#### [What is expected]
Among the entries below, how many lines include "wall"? Answer with the number only.

** Exercise input follows **

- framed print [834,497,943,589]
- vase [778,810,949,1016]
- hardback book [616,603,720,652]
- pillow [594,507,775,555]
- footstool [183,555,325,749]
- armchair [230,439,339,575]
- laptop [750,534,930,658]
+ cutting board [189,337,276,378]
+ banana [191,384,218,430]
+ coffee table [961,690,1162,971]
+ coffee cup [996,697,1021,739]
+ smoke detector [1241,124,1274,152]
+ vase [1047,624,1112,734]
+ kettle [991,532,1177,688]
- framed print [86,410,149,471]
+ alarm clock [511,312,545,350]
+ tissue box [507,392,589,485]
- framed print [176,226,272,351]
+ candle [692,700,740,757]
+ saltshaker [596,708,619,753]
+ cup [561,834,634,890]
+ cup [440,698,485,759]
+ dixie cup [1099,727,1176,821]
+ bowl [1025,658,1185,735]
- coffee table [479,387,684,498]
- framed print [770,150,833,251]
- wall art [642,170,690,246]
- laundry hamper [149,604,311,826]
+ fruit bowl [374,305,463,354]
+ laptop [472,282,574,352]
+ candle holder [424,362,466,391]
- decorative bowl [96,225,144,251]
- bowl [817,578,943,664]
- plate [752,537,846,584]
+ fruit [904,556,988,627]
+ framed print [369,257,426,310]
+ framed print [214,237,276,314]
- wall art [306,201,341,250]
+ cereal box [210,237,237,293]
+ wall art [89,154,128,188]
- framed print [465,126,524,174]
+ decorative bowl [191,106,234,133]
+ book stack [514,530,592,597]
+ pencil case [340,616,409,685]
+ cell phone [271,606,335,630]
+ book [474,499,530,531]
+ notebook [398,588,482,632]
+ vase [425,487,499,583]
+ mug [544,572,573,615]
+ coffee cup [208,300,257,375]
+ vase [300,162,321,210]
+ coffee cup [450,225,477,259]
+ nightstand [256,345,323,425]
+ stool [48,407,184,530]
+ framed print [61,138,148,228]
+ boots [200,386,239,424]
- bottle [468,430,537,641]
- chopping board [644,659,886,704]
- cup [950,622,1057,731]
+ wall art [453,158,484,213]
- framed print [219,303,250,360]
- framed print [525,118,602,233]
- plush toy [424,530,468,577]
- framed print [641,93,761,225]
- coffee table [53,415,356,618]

** End of Exercise input **

#### [Solution for this exercise]
4